WORK REQUEST
Copy out the listing below, changing each "Российская Федерация" to "РФ" and leaving all else unchanged.

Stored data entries

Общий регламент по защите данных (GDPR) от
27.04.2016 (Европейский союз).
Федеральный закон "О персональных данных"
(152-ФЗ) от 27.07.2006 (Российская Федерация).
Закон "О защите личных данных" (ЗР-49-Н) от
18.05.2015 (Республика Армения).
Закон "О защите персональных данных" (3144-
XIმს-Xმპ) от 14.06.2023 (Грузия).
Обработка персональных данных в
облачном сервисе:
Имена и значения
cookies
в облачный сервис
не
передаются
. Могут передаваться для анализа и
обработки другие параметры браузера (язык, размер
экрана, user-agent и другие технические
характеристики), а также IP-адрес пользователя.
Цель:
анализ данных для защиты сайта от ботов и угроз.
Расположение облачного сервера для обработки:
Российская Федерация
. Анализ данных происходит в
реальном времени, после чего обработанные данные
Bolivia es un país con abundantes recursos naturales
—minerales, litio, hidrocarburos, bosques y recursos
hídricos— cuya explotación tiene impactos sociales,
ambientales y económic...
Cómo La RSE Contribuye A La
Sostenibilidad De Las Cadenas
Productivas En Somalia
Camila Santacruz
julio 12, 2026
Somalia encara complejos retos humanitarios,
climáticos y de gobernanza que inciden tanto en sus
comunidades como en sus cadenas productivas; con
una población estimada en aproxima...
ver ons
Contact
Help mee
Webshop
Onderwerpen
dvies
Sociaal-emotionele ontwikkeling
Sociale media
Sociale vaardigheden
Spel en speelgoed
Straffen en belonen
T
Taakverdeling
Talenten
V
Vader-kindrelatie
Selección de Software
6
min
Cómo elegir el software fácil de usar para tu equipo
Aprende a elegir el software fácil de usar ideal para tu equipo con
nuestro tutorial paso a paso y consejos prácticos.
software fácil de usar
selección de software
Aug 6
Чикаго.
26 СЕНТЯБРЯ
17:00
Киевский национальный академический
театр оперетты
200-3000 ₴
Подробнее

FINISHED EXERCISE
Общий регламент по защите данных (GDPR) от
27.04.2016 (Европейский союз).
Федеральный закон "О персональных данных"
(152-ФЗ) от 27.07.2006 (РФ).
Закон "О защите личных данных" (ЗР-49-Н) от
18.05.2015 (Республика Армения).
Закон "О защите персональных данных" (3144-
XIმს-Xმპ) от 14.06.2023 (Грузия).
Обработка персональных данных в
облачном сервисе:
Имена и значения
cookies
в облачный сервис
не
передаются
. Могут передаваться для анализа и
обработки другие параметры браузера (язык, размер
экрана, user-agent и другие технические
характеристики), а также IP-адрес пользователя.
Цель:
анализ данных для защиты сайта от ботов и угроз.
Расположение облачного сервера для обработки:
РФ
. Анализ данных происходит в
реальном времени, после чего обработанные данные
Bolivia es un país con abundantes recursos naturales
—minerales, litio, hidrocarburos, bosques y recursos
hídricos— cuya explotación tiene impactos sociales,
ambientales y económic...
Cómo La RSE Contribuye A La
Sostenibilidad De Las Cadenas
Productivas En Somalia
Camila Santacruz
julio 12, 2026
Somalia encara complejos retos humanitarios,
climáticos y de gobernanza que inciden tanto en sus
comunidades como en sus cadenas productivas; con
una población estimada en aproxima...
ver ons
Contact
Help mee
Webshop
Onderwerpen
dvies
Sociaal-emotionele ontwikkeling
Sociale media
Sociale vaardigheden
Spel en speelgoed
Straffen en belonen
T
Taakverdeling
Talenten
V
Vader-kindrelatie
Selección de Software
6
min
Cómo elegir el software fácil de usar para tu equipo
Aprende a elegir el software fácil de usar ideal para tu equipo con
nuestro tutorial paso a paso y consejos prácticos.
software fácil de usar
selección de software
Aug 6
Чикаго.
26 СЕНТЯБРЯ
17:00
Киевский национальный академический
театр оперетты
200-3000 ₴
Подробнее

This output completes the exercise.